- _Provided material_
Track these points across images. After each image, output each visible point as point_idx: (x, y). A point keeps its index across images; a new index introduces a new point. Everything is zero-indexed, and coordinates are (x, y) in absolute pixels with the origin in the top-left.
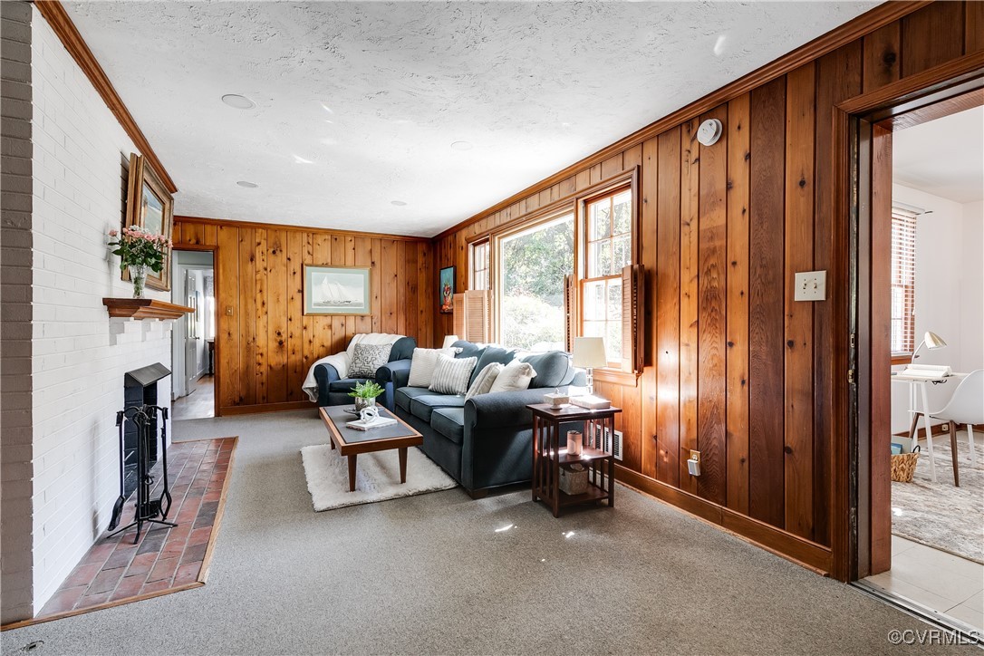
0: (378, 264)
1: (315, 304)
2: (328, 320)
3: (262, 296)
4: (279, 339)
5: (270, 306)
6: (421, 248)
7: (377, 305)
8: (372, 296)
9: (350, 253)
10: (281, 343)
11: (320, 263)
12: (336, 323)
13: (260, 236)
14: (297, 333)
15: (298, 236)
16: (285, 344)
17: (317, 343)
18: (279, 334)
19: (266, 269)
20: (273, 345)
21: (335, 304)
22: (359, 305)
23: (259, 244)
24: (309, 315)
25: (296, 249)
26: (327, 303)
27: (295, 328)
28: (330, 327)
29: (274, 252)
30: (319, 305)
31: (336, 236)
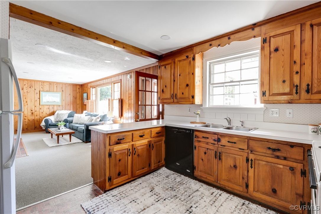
0: (64, 91)
1: (44, 102)
2: (48, 106)
3: (26, 100)
4: (32, 112)
5: (29, 103)
6: (78, 87)
7: (64, 103)
8: (62, 100)
9: (55, 88)
11: (46, 91)
12: (51, 107)
13: (25, 82)
14: (38, 110)
15: (38, 83)
16: (34, 113)
17: (44, 113)
18: (32, 110)
19: (27, 92)
20: (30, 114)
21: (50, 102)
22: (58, 102)
23: (25, 85)
24: (41, 105)
25: (38, 87)
26: (48, 102)
27: (37, 109)
28: (49, 108)
29: (30, 87)
30: (45, 102)
31: (50, 83)
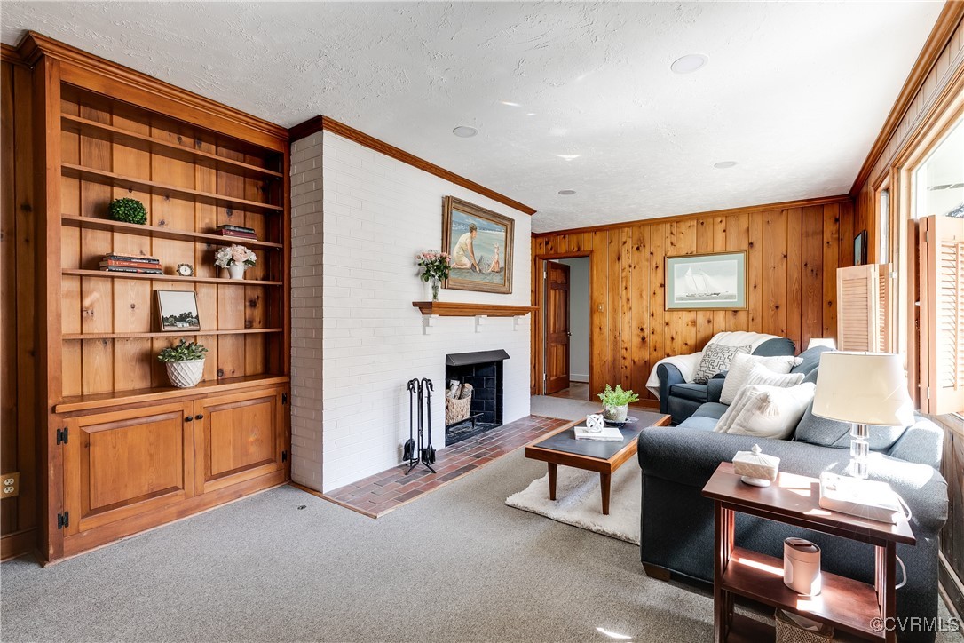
0: (758, 246)
1: (678, 299)
2: (692, 315)
3: (627, 293)
4: (642, 335)
5: (634, 302)
7: (756, 296)
8: (750, 285)
9: (720, 236)
10: (643, 339)
11: (684, 253)
12: (701, 319)
13: (626, 235)
14: (658, 329)
15: (661, 227)
16: (647, 340)
17: (679, 341)
18: (642, 329)
19: (630, 266)
20: (637, 341)
21: (700, 297)
22: (731, 297)
23: (625, 243)
24: (671, 310)
25: (659, 242)
26: (692, 297)
27: (657, 324)
28: (694, 323)
29: (638, 249)
30: (682, 299)
31: (702, 220)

- _Exercise instructions_
The records above are to be repeated exactly, with the pictures left out.

- _Exercise answer_
Track these points across images. After each image, output each visible point as point_idx: (x, y). A point keeps its index across images; a new index introduces a new point. Everything is zero-indexed, and coordinates are (x, y) in absolute pixels with the origin in the top-left.
0: (378, 264)
1: (315, 304)
2: (328, 320)
3: (262, 296)
4: (279, 339)
5: (270, 306)
6: (421, 248)
7: (377, 305)
8: (372, 296)
9: (350, 253)
10: (281, 343)
11: (320, 263)
12: (336, 323)
13: (260, 236)
14: (297, 333)
15: (298, 236)
16: (285, 344)
17: (317, 343)
18: (279, 334)
19: (266, 269)
20: (273, 345)
21: (335, 304)
22: (359, 305)
23: (259, 244)
24: (309, 315)
25: (296, 249)
26: (327, 303)
27: (295, 328)
28: (330, 327)
29: (274, 252)
30: (319, 305)
31: (336, 236)
0: (64, 91)
1: (44, 102)
2: (48, 106)
3: (26, 100)
4: (32, 112)
5: (29, 103)
6: (78, 87)
7: (64, 103)
8: (62, 100)
9: (55, 88)
11: (46, 91)
12: (51, 107)
13: (25, 82)
14: (38, 110)
15: (38, 83)
16: (34, 113)
17: (44, 113)
18: (32, 110)
19: (27, 92)
20: (30, 114)
21: (50, 102)
22: (58, 102)
23: (25, 85)
24: (41, 105)
25: (38, 87)
26: (48, 102)
27: (37, 109)
28: (49, 108)
29: (30, 87)
30: (45, 102)
31: (50, 83)
0: (758, 246)
1: (678, 299)
2: (692, 315)
3: (627, 293)
4: (642, 335)
5: (634, 302)
7: (756, 296)
8: (750, 285)
9: (720, 236)
10: (643, 339)
11: (684, 253)
12: (701, 319)
13: (626, 235)
14: (658, 329)
15: (661, 227)
16: (647, 340)
17: (679, 341)
18: (642, 329)
19: (630, 266)
20: (637, 341)
21: (700, 297)
22: (731, 297)
23: (625, 243)
24: (671, 310)
25: (659, 242)
26: (692, 297)
27: (657, 324)
28: (694, 323)
29: (638, 249)
30: (682, 299)
31: (702, 220)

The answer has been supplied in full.